Commentary: Good policies, poor implementers

Projects and policies majorly fail because they are poorly thought out or implementers fail them.

Projects and policies majorly fail because they are poorly thought out or implementers fail them.

The good people and government of Norway designed and funded the Lake Turkana fish processing plant in 1971, with the objective of providing jobs, nutrition and incomes to Turkana nomads through fishing and fish processing for export.

The cattle keeping Turkana do not fish and their culture frowned at eating fish. The $22 million processing plant was commissioned, operated for a couple of days and then was shut down because it was costly to operate the freezers in the factory and get clean water in the arid region.

It remains a reminder of how costly projects and policies not thought through can be.

Colonial France in 1932 in a rare show of commitment to its colonial Africa decided to grow cotton and rice and develop hydropower by irrigating 2.47 million acres in the Malian desert of course to feed their textile industry. 

Over 30,000 people were forced to move to the desert to work on the project. Malians ignored the coloniser’s attempts to change their age-tested agricultural practices.

Only 6 percent of the region was developed and the infrastructure in a state of decay by 1982 with more than $300 million committed over the more than fifty years.

Two weeks ago a form five pupil from one primary school in Kacyiru went home and wanted help with his home work.

The problem was that he did not have the full “assignment”, the Teacher had told the pupils to go to another school where he teaches and copy the questions on the blackboard and as fate would have it, someone had rubbed off part of the questions.

The Teacher either out of sheer laziness or lack of professionalism sent his young pupils to walk to a different school and copy the questions but parents instead blamed the issue on the Nine Year Basic Education program for poor teaching.

“The Teacher teaches in many schools and he gets tired,” one of them retorted.  Have implementers of the program made effort to explain it to the people of Rwanda and is there follow-up to ensure it is not abused?

Are there school inspectors and do they do their work? Do they monitor what is taught and how it is taught? Is there a monitoring mechanism to ensure the program is implemented according to plan? 

Many nasty practices are attributed to the program; there is need to follow up on its implementation to ensure its success. 

The government started the “land consolidation” program with a view to helping farmers to grow crops that are favourable in a particular area, increase production and productivity through access to agricultural extension services and benefit from economies of scale in marketing and inputs acquisition.

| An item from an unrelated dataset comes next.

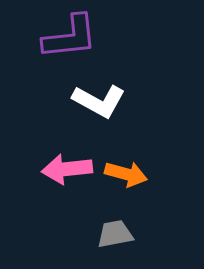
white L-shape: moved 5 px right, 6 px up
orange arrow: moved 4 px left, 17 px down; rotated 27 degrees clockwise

Research was conducted on which locality favoured which crop and farmers were advised to sow certain crops that grew well in their localities.

Unfortunately many implementers did not take time to explain to the farmers what the program was all about. They simply said the, “the government has said that you plant maize….”, for example. 

The implementers of the program told people to plant the recommended crop and in many localities farmers were told to uproot the existing crops and plant new ones. 

In parts of the Northern Province, farmers who did not move fast, had their banana plantains cut by people hired for the job and were told to plant the recommended crop. The implementers simply told the farmers that it was the government’s policy!

Farmers whose livelihood depended on their crops could not understand why the government wanted them to starve by cutting their food crops.

Subsistence farmers in Rwanda in parts of Africa grow different crops for different reasons; cash crops like tea and coffee for money that sustains the family and food crops to feed the family.

Vegetables and legumes which grow in a short term serve the family during the long periods, tubers and stored food from the previous season are scarce for example after 40 days after planting, leaves of some legumes make a sauce.

Telling farmers to plant one crop, particularly if it is a cash crop like tea or pineapples, without alternative sources of subsistence and the banning of cultivation of other crops is bound to generate opposition from them.

Demonstrating to farmers the benefits of growing a particular crop on one half of their land acreage while using the second half for their subsistence would make them appreciate the program better.

When farmers “consolidate” their land, production is bound to increase and the forces of demand and supply will be at play that is to say that with more supply the prices will fall.

With a bumper harvest, produce buyers are likely to buy it a low price during the harvest period and store it or export it at higher prices.

The implementers need to put in place measures to cushion farmers from price fluctuation.  Marketing strategies, storage and value addition should be included in the program else when farmers sell their produce at prices that do not cover the cost of production the program may fail.

The New Times on Wednesday last week reported that the Agriculture Minister advised farmers to always be careful when selling harvests if they are to avoid being cheated. 

It was reported that the Ministry of Agriculture plans to build a maize store in Nyagatare district “to facilitate farmers’ storage needs”.

This is most welcome. The Minister was reported to have said, “We ask farmers not to sell maize below the price (Rwf 120 per kg) and the government has already accepted to buy for [sic] them”.

Policies and program initiators need to take into account the ideas of locals and continually monitor and evaluate their implementation lest they become abused and turn into channels of inefficiency or white elephants like the examples cited earlier.